Form 8-K

 

 

UNITED STATES

SECURITIES AND EXCHANGE COMMISSION

WASHINGTON, D.C. 20549

 

 

FORM 8-K

 

 

CURRENT REPORT

Pursuant to Section 13 or 15(d) of the

Securities Exchange Act of 1934

Date of Report (Date of Earliest Event Reported): October 17, 2012

 

 

Stillwater Mining Company

(Exact name of registrant as specified in its charter)

 

 

 

Delaware   001-13053   81-0480654

(State or other jurisdiction

of incorporation)

 

(Commission

File Number)

 

(I.R.S. Employer

Identification No.)

1321 Discovery Drive

Billings, Montana 59102

(Address of principal executive offices)

Registrant’s telephone number, including area code: (406) 373-8700

Not Applicable

Former name or former address, if changed since last report

 

 

Check the appropriate box below if the Form 8-K filing is intended to simultaneously satisfy the filing obligation of the registrant under any of the following provisions:

 

  ¨ Written communications pursuant to Rule 425 under the Securities Act (17 CFR 230.425)

 

  ¨ Soliciting material pursuant to Rule 14a-12 under the Exchange Act (17 CFR 240.14a-12)

 

  ¨ Pre-commencement communications pursuant to Rule 14d-2(b) under the Exchange Act (17 CFR 240.14d-2(b))

 

  ¨ Pre-commencement communications pursuant to Rule 13e-4(c) under the Exchange Act (17 CFR 240.13e-4(c))

 

 

 


Item 1.01 Entry into a Material Definitive Agreement.

The description of the First Supplemental Indenture below under Item 2.03 is incorporated by reference herein.

Item 2.03 Creation of a Direct Financial Obligation or an Obligation Under an Off-balance Sheet Arrangement of a Registrant.

On October 17, 2012, the Company completed the offering (the “Offering”) of $396,750,000 aggregate principal amount of its 1.75% Convertible Senior Notes due 2032 (the “Notes”), including $51,750,000 aggregate principal amount of Notes purchased by Credit Suisse Securities (USA) LLC and Wells Fargo Securities, LLC, as underwriters of the Offering, pursuant to their exercise in full of the over-allotment option granted to them by the Company.

The Notes were issued under the indenture, dated as of November 29, 2010 (the “Base Indenture”), as supplemented by the supplemental indenture, dated October 17, 2012 (the “First Supplemental Indenture” and, together with the Base Indenture, the “Indenture”), between the Company and Law Debenture Trust Company of New York, as Trustee (the “Trustee”).

_TASK ITEM:_
Decide whether each statement below agrees with the Form 8-K above, answering yes or no and quoting the words of the text that settle it. 1. The Notes carry a 1.75% rate and are due in 2032. 2. The Base Indenture is dated October 17, 2012. 3. The underwriters exercised only part of the over-allotment option.

_RECORDED DATA:_
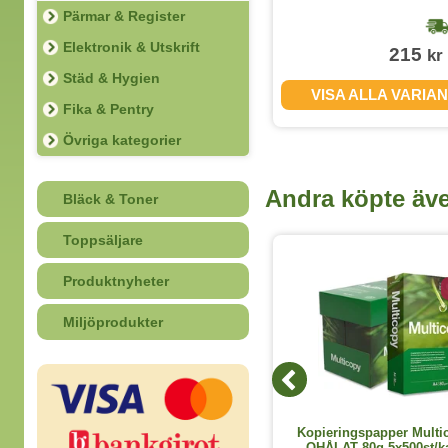
Pärmar & Register
1-2 dagar
Elektronik & Utskrift
105
215
kr
kr
(exkl. moms)
Städ & Hygien
VISA ALLA VARIANTER
VISA ALLA VARIA
Fika & Pentry
Övriga kategorier
Andra köpte äv
Bläck & Toner
Toppsäljare
4 varianter
Produktnyheter
Miljöprodukter
Häftklammer 13/8 5000st/ask
Kopieringspapper Multi
OHÅLAT 80g 5x500st/k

_TASK SOLUTION:_
1. Yes: "1.75% Convertible Senior Notes due 2032"
2. No: "the indenture, dated as of November 29, 2010 (the “Base Indenture”)"
3. No: "pursuant to their exercise in full of the over-allotment option granted to them by the Company"